REQUIRED WORK — Rewrite the FeatureScript program in the material, changing "myFeature" to "heptagonPlate" and keeping every other line and character unchanged.

INPUT RECORDS —
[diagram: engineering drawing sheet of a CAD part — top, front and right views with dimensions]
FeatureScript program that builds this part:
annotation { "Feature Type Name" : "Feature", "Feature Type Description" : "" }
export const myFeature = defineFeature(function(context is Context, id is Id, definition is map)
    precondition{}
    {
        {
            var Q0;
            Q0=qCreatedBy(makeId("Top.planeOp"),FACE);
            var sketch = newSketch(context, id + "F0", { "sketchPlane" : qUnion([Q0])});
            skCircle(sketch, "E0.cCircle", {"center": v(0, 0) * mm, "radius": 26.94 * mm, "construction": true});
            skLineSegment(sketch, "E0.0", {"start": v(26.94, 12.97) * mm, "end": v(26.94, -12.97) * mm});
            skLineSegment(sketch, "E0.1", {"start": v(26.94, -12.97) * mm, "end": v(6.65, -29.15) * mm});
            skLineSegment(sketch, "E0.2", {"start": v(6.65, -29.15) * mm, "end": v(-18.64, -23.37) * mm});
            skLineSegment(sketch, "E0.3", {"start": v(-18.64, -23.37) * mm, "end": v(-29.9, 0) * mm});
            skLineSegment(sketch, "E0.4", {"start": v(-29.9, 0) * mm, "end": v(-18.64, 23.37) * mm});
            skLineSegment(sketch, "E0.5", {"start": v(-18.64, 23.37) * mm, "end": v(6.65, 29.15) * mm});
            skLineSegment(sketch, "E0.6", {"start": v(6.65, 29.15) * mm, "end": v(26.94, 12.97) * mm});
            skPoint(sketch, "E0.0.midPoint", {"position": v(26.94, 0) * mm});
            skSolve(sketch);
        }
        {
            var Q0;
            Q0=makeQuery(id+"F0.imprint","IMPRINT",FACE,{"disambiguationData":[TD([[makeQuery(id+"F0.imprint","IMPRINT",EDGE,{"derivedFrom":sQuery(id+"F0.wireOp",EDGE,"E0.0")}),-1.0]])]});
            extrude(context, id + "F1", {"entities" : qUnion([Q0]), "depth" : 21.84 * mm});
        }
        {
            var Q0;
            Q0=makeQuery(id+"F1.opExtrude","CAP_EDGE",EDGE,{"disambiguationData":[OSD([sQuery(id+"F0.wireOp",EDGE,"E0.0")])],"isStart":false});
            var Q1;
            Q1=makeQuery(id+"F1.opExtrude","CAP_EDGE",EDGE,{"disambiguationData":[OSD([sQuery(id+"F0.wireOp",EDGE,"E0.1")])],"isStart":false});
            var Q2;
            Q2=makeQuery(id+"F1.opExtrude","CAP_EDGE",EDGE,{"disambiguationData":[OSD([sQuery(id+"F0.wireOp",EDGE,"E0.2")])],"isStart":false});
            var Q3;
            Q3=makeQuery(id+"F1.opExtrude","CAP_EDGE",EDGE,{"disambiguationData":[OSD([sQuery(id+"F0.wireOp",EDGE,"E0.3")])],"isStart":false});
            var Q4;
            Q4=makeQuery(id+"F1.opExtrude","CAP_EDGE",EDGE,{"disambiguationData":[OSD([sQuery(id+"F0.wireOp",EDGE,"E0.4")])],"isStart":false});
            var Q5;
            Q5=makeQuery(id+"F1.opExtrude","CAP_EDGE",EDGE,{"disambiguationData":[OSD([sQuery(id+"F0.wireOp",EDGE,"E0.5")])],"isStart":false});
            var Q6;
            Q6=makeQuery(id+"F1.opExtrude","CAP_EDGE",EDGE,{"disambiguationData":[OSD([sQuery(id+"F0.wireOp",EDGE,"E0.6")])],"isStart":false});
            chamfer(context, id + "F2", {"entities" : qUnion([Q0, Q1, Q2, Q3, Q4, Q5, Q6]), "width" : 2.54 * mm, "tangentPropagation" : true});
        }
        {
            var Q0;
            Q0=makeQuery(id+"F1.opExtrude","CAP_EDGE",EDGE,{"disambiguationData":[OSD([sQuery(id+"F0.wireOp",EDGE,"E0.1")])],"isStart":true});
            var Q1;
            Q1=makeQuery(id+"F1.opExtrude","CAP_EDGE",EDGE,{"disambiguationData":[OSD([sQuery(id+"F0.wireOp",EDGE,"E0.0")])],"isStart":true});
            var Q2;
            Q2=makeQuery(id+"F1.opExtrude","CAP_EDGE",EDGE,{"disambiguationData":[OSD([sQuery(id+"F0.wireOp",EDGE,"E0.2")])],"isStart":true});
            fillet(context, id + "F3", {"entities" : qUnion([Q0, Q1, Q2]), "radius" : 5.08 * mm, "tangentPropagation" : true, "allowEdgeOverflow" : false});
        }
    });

SOLVED PROBLEM —
[diagram: engineering drawing sheet of a CAD part — top, front and right views with dimensions]
FeatureScript program that builds this part:
annotation { "Feature Type Name" : "Feature", "Feature Type Description" : "" }
export const heptagonPlate = defineFeature(function(context is Context, id is Id, definition is map)
    precondition{}
    {
        {
            var Q0;
            Q0=qCreatedBy(makeId("Top.planeOp"),FACE);
            var sketch = newSketch(context, id + "F0", { "sketchPlane" : qUnion([Q0])});
            skCircle(sketch, "E0.cCircle", {"center": v(0, 0) * mm, "radius": 26.94 * mm, "construction": true});
            skLineSegment(sketch, "E0.0", {"start": v(26.94, 12.97) * mm, "end": v(26.94, -12.97) * mm});
            skLineSegment(sketch, "E0.1", {"start": v(26.94, -12.97) * mm, "end": v(6.65, -29.15) * mm});
            skLineSegment(sketch, "E0.2", {"start": v(6.65, -29.15) * mm, "end": v(-18.64, -23.37) * mm});
            skLineSegment(sketch, "E0.3", {"start": v(-18.64, -23.37) * mm, "end": v(-29.9, 0) * mm});
            skLineSegment(sketch, "E0.4", {"start": v(-29.9, 0) * mm, "end": v(-18.64, 23.37) * mm});
            skLineSegment(sketch, "E0.5", {"start": v(-18.64, 23.37) * mm, "end": v(6.65, 29.15) * mm});
            skLineSegment(sketch, "E0.6", {"start": v(6.65, 29.15) * mm, "end": v(26.94, 12.97) * mm});
            skPoint(sketch, "E0.0.midPoint", {"position": v(26.94, 0) * mm});
            skSolve(sketch);
        }
        {
            var Q0;
            Q0=makeQuery(id+"F0.imprint","IMPRINT",FACE,{"disambiguationData":[TD([[makeQuery(id+"F0.imprint","IMPRINT",EDGE,{"derivedFrom":sQuery(id+"F0.wireOp",EDGE,"E0.0")}),-1.0]])]});
            extrude(context, id + "F1", {"entities" : qUnion([Q0]), "depth" : 21.84 * mm});
        }
        {
            var Q0;
            Q0=makeQuery(id+"F1.opExtrude","CAP_EDGE",EDGE,{"disambiguationData":[OSD([sQuery(id+"F0.wireOp",EDGE,"E0.0")])],"isStart":false});
            var Q1;
            Q1=makeQuery(id+"F1.opExtrude","CAP_EDGE",EDGE,{"disambiguationData":[OSD([sQuery(id+"F0.wireOp",EDGE,"E0.1")])],"isStart":false});
            var Q2;
            Q2=makeQuery(id+"F1.opExtrude","CAP_EDGE",EDGE,{"disambiguationData":[OSD([sQuery(id+"F0.wireOp",EDGE,"E0.2")])],"isStart":false});
            var Q3;
            Q3=makeQuery(id+"F1.opExtrude","CAP_EDGE",EDGE,{"disambiguationData":[OSD([sQuery(id+"F0.wireOp",EDGE,"E0.3")])],"isStart":false});
            var Q4;
            Q4=makeQuery(id+"F1.opExtrude","CAP_EDGE",EDGE,{"disambiguationData":[OSD([sQuery(id+"F0.wireOp",EDGE,"E0.4")])],"isStart":false});
            var Q5;
            Q5=makeQuery(id+"F1.opExtrude","CAP_EDGE",EDGE,{"disambiguationData":[OSD([sQuery(id+"F0.wireOp",EDGE,"E0.5")])],"isStart":false});
            var Q6;
            Q6=makeQuery(id+"F1.opExtrude","CAP_EDGE",EDGE,{"disambiguationData":[OSD([sQuery(id+"F0.wireOp",EDGE,"E0.6")])],"isStart":false});
            chamfer(context, id + "F2", {"entities" : qUnion([Q0, Q1, Q2, Q3, Q4, Q5, Q6]), "width" : 2.54 * mm, "tangentPropagation" : true});
        }
        {
            var Q0;
            Q0=makeQuery(id+"F1.opExtrude","CAP_EDGE",EDGE,{"disambiguationData":[OSD([sQuery(id+"F0.wireOp",EDGE,"E0.1")])],"isStart":true});
            var Q1;
            Q1=makeQuery(id+"F1.opExtrude","CAP_EDGE",EDGE,{"disambiguationData":[OSD([sQuery(id+"F0.wireOp",EDGE,"E0.0")])],"isStart":true});
            var Q2;
            Q2=makeQuery(id+"F1.opExtrude","CAP_EDGE",EDGE,{"disambiguationData":[OSD([sQuery(id+"F0.wireOp",EDGE,"E0.2")])],"isStart":true});
            fillet(context, id + "F3", {"entities" : qUnion([Q0, Q1, Q2]), "radius" : 5.08 * mm, "tangentPropagation" : true, "allowEdgeOverflow" : false});
        }
    });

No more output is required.